Maybe that whole San Francisco thing was about Montana and Rice and Young and Clark after all.
He did not return to college to buffer his legacy but found himself battling ghosts anyway.
Walsh was famed in San Francisco for teeing off on his staff rather than players during meetings. The implication was that the staff flowed through him; so any criticism of a position coach was
really a critique of himself. He would give coaches a heads-up, letting them know he was trying to get a message across without making it personal with the time.
At Stanford, that cracked. Walsh crushed his team and staff members, without telling them what was coming. “I don’t know, maybe you were told to do it,” Walsh told a lineman after highlighting another blown protection, singling out his offensive line coach.
Walsh broke the confidence of his own staff. During meetings toward the back half of his first season, Walsh became physically sick.
Walsh was away from coaching for three years. Because of the time that had lapsed, the little things, the details, were missing as soon as he walked through the door at Stanford. He bundled staffing assignments, struggling to figure out how to divvy up who was responsible for which elements of practice. He only realized his error once he saw the product on the field midway through his first season. He compounded the error by bouncing back and forth between being too hands-on and too hands-off, with the staff unclear on any given day what fresh responsibilities the boss was taking on board. He was a genius chasing his tail.
“I didn’t feel I was in control as I should have been,” Walsh said.
In the interest of transparency, that is one of the notes I sent back after reading the book: “If you’re going to do it, do it. Two years out is two too many.”
Towards the end of his first season, Walsh would dash off paranoid letters to alums who criticized him, reminding them that he had won three Super Bowls and overseen the model for a professional franchise forever more.
And that’s why, though it remains a shocker, it’s not
completely stunning to me that Belichick leaped at the first college job that came calling. His thinking about what is required is clear — and North Carolina was aligned with the vision.
Belichick is a less emotive coach than Walsh, less prone to outbursts. But he also spent the majority of his career inoculated in a bubble of his own creation. At the end in New England, he took out his frustration with the Kraft family on loyal coaches. Jerod Mayo and Bill O’Brien were drafted in by the Krafts to wrestle some control away from their all-powerful football monarch.

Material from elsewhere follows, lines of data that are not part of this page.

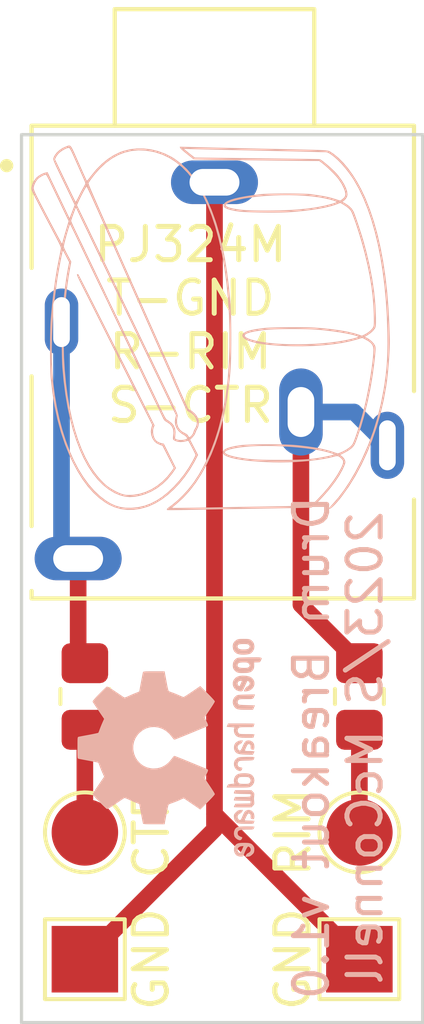
<source format=kicad_pcb>
(kicad_pcb (version 20211014) (generator pcbnew)

  (general
    (thickness 1.6)
  )

  (paper "A4")
  (layers
    (0 "F.Cu" signal)
    (31 "B.Cu" signal)
    (32 "B.Adhes" user "B.Adhesive")
    (33 "F.Adhes" user "F.Adhesive")
    (34 "B.Paste" user)
    (35 "F.Paste" user)
    (36 "B.SilkS" user "B.Silkscreen")
    (37 "F.SilkS" user "F.Silkscreen")
    (38 "B.Mask" user)
    (39 "F.Mask" user)
    (40 "Dwgs.User" user "User.Drawings")
    (41 "Cmts.User" user "User.Comments")
    (42 "Eco1.User" user "User.Eco1")
    (43 "Eco2.User" user "User.Eco2")
    (44 "Edge.Cuts" user)
    (45 "Margin" user)
    (46 "B.CrtYd" user "B.Courtyard")
    (47 "F.CrtYd" user "F.Courtyard")
    (48 "B.Fab" user)
    (49 "F.Fab" user)
    (50 "User.1" user)
    (51 "User.2" user)
    (52 "User.3" user)
    (53 "User.4" user)
    (54 "User.5" user)
    (55 "User.6" user)
    (56 "User.7" user)
    (57 "User.8" user)
    (58 "User.9" user)
  )

  (setup
    (stackup
      (layer "F.SilkS" (type "Top Silk Screen"))
      (layer "F.Paste" (type "Top Solder Paste"))
      (layer "F.Mask" (type "Top Solder Mask") (thickness 0.01))
      (layer "F.Cu" (type "copper") (thickness 0.035))
      (layer "dielectric 1" (type "core") (thickness 1.51) (material "FR4") (epsilon_r 4.5) (loss_tangent 0.02))
      (layer "B.Cu" (type "copper") (thickness 0.035))
      (layer "B.Mask" (type "Bottom Solder Mask") (thickness 0.01))
      (layer "B.Paste" (type "Bottom Solder Paste"))
      (layer "B.SilkS" (type "Bottom Silk Screen"))
      (copper_finish "None")
      (dielectric_constraints no)
    )
    (pad_to_mask_clearance 0)
    (pcbplotparams
      (layerselection 0x00010fc_ffffffff)
      (disableapertmacros false)
      (usegerberextensions false)
      (usegerberattributes true)
      (usegerberadvancedattributes true)
      (creategerberjobfile true)
      (svguseinch false)
      (svgprecision 6)
      (excludeedgelayer true)
      (plotframeref false)
      (viasonmask false)
      (mode 1)
      (useauxorigin false)
      (hpglpennumber 1)
      (hpglpenspeed 20)
      (hpglpendiameter 15.000000)
      (dxfpolygonmode true)
      (dxfimperialunits true)
      (dxfusepcbnewfont true)
      (psnegative false)
      (psa4output false)
      (plotreference true)
      (plotvalue true)
      (plotinvisibletext false)
      (sketchpadsonfab false)
      (subtractmaskfromsilk false)
      (outputformat 1)
      (mirror false)
      (drillshape 0)
      (scaleselection 1)
      (outputdirectory "gerber/")
    )
  )

  (net 0 "")
  (net 1 "Earth")
  (net 2 "Net-(R2-Pad1)")
  (net 3 "Net-(R1-Pad1)")
  (net 4 "Net-(R1-Pad2)")
  (net 5 "Net-(R2-Pad2)")

  (footprint "Resistor_SMD:R_0805_2012Metric_Pad1.20x1.40mm_HandSolder" (layer "F.Cu") (at 137.795 99.425 -90))

  (footprint "OneDrive Footprints:WENZHOU_PJ324M" (layer "F.Cu") (at 133.4375 89.38))

  (footprint "TestPoint:TestPoint_Pad_D2.0mm" (layer "F.Cu") (at 129.54 103.505 -90))

  (footprint "TestPoint:TestPoint_Pad_D2.0mm" (layer "F.Cu") (at 137.795 103.505 90))

  (footprint "TestPoint:TestPoint_Pad_2.0x2.0mm" (layer "F.Cu") (at 129.54 107.315 -90))

  (footprint "Resistor_SMD:R_0805_2012Metric_Pad1.20x1.40mm_HandSolder" (layer "F.Cu") (at 129.54 99.425 -90))

  (footprint "TestPoint:TestPoint_Pad_2.0x2.0mm" (layer "F.Cu") (at 137.795 107.315 90))

  (footprint "OneDrive Footprints:gfx_drum" (layer "B.Cu") (at 133.35 88.265 -90))

  (footprint "Symbol:OSHW-Logo2_7.3x6mm_SilkScreen" (layer "B.Cu") (at 132.08 100.965 -90))

  (gr_rect (start 127.635 82.55) (end 139.7 109.22) (layer "Edge.Cuts") (width 0.1) (fill none) (tstamp 2edaf02e-db08-4ad9-80c3-995b7477369f))
  (gr_text "Drum Breakout v1.0\n2023/S McConnell" (at 137.16 100.965 90) (layer "B.SilkS") (tstamp ccecb4d2-9b0b-420a-926d-83973e29d92d)
    (effects (font (size 1 1) (thickness 0.15)) (justify mirror))
  )
  (gr_text "PJ324M\nT-GND\nR-RIM\nS-CTR" (at 132.715 88.265) (layer "F.SilkS") (tstamp 012c431c-f8b0-45c4-a3b2-a51480f0238f)
    (effects (font (size 1 1) (thickness 0.15)))
  )

  (segment (start 137.795 107.315) (end 133.4375 102.9575) (width 0.5) (layer "F.Cu") (net 1) (tstamp 3324f2e5-793a-4125-8cc7-9b13efe03074))
  (segment (start 133.4375 103.4175) (end 129.54 107.315) (width 0.5) (layer "F.Cu") (net 1) (tstamp 3d2ba265-7d20-47d5-9302-a466a303d384))
  (segment (start 133.4375 83.98) (end 133.4375 102.9575) (width 0.5) (layer "F.Cu") (net 1) (tstamp a900ec12-3997-447b-be44-5df491ef7dc4))
  (segment (start 133.4375 102.9575) (end 133.4375 103.4175) (width 0.5) (layer "F.Cu") (net 1) (tstamp b49f2c3f-bdae-48a1-b3f3-6ab5cb8d2ca5))
  (segment (start 136.0375 90.88) (end 136.0375 96.6675) (width 0.5) (layer "F.Cu") (net 2) (tstamp 97f4e1c5-c823-4f81-9219-f6d8160bd5d5))
  (segment (start 136.0375 96.6675) (end 137.795 98.425) (width 0.5) (layer "F.Cu") (net 2) (tstamp e538f6a4-c9a9-4a6b-b8fc-af225c346d6e))
  (segment (start 136.0375 90.88) (end 137.6375 90.88) (width 0.5) (layer "B.Cu") (net 2) (tstamp 82600301-a18a-4c3e-bdc4-87f22675d3db))
  (segment (start 137.6375 90.88) (end 138.6375 91.88) (width 0.5) (layer "B.Cu") (net 2) (tstamp d8182d60-4f4c-4963-b83e-0b84c63a2287))
  (segment (start 129.3375 95.28) (end 129.3375 98.2225) (width 0.5) (layer "F.Cu") (net 3) (tstamp 0add0383-580e-4815-a26c-d31b21b3581a))
  (segment (start 129.3375 98.2225) (end 129.54 98.425) (width 0.5) (layer "F.Cu") (net 3) (tstamp 8b5a4bc2-687f-413c-9722-43238d27f237))
  (segment (start 128.8375 88.18) (end 128.8375 94.78) (width 0.5) (layer "B.Cu") (net 3) (tstamp 12be1cbc-ecf1-4078-9b67-219bc61150eb))
  (segment (start 128.8375 94.78) (end 129.3375 95.28) (width 0.25) (layer "B.Cu") (net 3) (tstamp 993fb5c8-773b-49bf-a903-7401e8aa299c))
  (segment (start 129.54 100.425) (end 129.54 103.505) (width 0.5) (layer "F.Cu") (net 4) (tstamp 87bab85f-f532-4672-8c8f-0b6b68d89f97))
  (segment (start 137.795 100.425) (end 137.795 103.505) (width 0.5) (layer "F.Cu") (net 5) (tstamp 25e02322-9732-40d9-aa28-acabfacde79a))

)

</source>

O’Brien was a Belichick guy. But for two weeks during his final season in New England, Belichick did not speak to his offensive coordinator. After being pushed on Belichick in the offseason, O’Brien was now viewed as a Kraft guy.
How will it go when Belichick has to answer the phone lines to local Carolina callers, a tried and true way for a college coach to burnish support? What if the team loses three in a row and they question his defense or quarterback decision? Will he spit back something about his eight Super Bowl rings? Will he note that he helped develop Lawrence Taylor and Dont’a Hightower and coached Darrelle Revis to his lone Super Bowl? Can you hear it now?
Yeah, what do I know, I only coached Tom fucking Brady.
Even as someone who had worked at the college level before, at the same damn school, Walsh struggled to return to the amateur ranks. He had been pro-football-itized. The ass-kissing and hand-shakes-for-cash that fuel the college football economy, and help to build the roster, was seen as beneath him. He cut privileges to the locker room, even to the team chaplin. “If you’re not on the team, you can’t come in the locker room,” Walsh said.
Belichick will face similar issues. But he’s walking into a different college landscape.